Exercise description -
Search each line below for "inputs", then return the lines where it appears.

Top of Records shown

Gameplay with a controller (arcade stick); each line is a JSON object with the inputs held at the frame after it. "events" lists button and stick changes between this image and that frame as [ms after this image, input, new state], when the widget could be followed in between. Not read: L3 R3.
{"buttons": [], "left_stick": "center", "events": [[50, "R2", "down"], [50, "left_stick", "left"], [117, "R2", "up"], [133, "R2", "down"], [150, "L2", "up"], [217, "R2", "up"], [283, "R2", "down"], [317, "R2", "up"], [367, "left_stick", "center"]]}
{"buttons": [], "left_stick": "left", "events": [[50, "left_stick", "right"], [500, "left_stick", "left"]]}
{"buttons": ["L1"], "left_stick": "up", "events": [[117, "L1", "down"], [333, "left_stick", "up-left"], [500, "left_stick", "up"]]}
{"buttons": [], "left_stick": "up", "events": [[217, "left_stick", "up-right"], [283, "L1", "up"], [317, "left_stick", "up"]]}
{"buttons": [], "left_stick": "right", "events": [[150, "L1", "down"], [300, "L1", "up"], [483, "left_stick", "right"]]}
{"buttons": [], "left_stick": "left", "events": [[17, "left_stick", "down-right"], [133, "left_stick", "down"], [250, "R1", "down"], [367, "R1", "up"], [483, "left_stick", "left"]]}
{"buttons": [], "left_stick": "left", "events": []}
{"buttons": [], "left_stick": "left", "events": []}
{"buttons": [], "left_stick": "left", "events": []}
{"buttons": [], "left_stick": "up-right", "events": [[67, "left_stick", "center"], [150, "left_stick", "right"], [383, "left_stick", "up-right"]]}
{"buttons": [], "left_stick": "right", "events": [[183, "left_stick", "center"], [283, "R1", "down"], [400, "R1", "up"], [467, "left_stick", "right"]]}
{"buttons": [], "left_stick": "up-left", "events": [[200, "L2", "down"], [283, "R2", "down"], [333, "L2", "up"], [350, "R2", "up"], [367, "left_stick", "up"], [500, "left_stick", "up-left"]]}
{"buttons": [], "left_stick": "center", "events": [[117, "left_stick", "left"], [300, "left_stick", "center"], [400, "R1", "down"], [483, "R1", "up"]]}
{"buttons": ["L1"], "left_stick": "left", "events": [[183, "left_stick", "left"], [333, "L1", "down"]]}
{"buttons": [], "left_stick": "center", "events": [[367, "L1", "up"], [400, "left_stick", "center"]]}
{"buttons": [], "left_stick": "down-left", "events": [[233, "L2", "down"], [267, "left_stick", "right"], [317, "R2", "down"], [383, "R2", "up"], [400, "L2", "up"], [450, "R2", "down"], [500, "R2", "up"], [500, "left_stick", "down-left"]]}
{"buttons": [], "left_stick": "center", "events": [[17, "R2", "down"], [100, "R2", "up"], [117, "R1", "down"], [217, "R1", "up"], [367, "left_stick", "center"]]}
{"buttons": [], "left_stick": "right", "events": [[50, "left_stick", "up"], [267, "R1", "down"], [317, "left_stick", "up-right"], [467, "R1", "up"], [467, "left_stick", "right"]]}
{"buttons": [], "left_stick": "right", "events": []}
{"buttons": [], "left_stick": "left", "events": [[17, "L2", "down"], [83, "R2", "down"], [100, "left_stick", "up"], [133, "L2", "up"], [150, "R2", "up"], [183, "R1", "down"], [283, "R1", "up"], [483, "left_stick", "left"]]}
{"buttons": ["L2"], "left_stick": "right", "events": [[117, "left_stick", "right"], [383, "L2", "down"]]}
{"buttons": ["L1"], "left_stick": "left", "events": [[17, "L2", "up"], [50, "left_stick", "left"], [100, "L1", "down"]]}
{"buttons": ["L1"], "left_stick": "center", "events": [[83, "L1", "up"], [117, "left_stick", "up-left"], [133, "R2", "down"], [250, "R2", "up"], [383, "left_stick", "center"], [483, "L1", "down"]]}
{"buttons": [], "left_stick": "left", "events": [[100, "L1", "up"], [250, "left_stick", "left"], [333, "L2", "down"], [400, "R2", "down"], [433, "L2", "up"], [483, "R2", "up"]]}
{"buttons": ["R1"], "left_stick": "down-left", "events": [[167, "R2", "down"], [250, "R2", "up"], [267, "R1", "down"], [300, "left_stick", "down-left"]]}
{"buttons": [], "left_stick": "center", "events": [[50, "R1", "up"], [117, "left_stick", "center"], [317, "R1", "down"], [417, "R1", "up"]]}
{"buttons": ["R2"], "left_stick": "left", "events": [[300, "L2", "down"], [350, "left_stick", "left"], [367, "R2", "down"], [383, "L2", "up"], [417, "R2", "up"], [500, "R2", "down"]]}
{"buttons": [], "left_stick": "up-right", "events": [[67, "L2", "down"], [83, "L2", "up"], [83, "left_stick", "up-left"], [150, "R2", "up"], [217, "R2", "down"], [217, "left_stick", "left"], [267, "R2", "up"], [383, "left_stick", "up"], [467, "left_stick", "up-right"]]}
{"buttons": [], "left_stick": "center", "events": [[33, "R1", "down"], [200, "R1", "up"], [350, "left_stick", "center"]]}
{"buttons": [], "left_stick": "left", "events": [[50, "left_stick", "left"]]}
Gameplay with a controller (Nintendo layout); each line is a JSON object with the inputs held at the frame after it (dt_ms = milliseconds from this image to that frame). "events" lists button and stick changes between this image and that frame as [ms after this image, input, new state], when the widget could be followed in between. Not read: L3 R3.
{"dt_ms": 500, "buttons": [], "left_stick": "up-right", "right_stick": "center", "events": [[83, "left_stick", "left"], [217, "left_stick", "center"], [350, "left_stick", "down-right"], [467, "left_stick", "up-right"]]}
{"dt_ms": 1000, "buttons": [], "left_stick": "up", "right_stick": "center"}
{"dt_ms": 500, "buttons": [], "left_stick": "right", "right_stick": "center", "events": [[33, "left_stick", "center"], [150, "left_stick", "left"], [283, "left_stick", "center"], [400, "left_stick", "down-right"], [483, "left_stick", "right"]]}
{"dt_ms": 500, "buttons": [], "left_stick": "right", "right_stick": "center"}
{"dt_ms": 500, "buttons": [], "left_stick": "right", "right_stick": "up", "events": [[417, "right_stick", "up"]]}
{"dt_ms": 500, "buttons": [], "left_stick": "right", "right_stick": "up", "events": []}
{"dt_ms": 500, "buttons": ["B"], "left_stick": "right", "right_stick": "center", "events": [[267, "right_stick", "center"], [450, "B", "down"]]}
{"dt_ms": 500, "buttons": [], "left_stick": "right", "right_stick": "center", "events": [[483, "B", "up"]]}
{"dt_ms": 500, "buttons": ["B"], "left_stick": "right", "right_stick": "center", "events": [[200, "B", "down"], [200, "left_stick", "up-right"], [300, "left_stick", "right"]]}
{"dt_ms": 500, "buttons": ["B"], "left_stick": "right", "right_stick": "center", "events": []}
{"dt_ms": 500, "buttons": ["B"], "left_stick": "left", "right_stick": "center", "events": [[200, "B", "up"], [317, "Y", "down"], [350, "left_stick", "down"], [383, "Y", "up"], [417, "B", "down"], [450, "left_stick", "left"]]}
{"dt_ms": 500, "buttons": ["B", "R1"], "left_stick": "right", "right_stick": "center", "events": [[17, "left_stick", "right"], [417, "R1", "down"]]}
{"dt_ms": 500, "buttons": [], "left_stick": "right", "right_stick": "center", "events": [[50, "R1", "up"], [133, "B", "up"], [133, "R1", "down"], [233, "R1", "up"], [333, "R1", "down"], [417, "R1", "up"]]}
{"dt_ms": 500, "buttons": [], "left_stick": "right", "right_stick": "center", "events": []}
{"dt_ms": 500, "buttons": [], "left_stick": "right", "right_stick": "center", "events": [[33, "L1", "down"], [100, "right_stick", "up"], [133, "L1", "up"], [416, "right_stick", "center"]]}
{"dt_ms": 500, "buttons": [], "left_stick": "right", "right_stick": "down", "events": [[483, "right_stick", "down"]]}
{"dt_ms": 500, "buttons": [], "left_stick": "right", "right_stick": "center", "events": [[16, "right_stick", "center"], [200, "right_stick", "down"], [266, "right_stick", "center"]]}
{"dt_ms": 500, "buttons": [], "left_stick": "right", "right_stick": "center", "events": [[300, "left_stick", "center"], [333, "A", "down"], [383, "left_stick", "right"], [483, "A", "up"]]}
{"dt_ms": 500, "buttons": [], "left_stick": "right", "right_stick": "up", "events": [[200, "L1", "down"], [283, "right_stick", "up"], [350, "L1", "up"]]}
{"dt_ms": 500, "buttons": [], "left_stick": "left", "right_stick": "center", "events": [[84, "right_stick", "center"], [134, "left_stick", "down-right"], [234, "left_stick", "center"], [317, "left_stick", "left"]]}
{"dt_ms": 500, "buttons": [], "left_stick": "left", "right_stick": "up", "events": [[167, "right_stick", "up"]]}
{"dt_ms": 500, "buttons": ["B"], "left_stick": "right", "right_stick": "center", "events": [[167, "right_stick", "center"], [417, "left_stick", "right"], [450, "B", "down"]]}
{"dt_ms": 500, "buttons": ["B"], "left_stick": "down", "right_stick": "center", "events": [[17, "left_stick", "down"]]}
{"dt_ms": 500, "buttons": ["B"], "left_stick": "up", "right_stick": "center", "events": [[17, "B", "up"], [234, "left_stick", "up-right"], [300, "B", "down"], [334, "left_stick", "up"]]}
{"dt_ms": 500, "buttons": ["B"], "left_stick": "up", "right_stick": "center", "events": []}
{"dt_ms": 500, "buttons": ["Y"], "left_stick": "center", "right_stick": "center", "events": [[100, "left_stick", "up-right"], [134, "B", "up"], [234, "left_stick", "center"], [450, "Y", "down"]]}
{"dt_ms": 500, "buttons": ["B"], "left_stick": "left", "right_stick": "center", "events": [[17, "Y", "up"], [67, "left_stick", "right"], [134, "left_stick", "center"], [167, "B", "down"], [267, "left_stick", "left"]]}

Bottom of Records shown

Final answer -
Gameplay with a controller (arcade stick); each line is a JSON object with the inputs held at the frame after it. "events" lists button and stick changes between this image and that frame as [ms after this image, input, new state], when the widget could be followed in between. Not read: L3 R3.
Gameplay with a controller (Nintendo layout); each line is a JSON object with the inputs held at the frame after it (dt_ms = milliseconds from this image to that frame). "events" lists button and stick changes between this image and that frame as [ms after this image, input, new state], when the widget could be followed in between. Not read: L3 R3.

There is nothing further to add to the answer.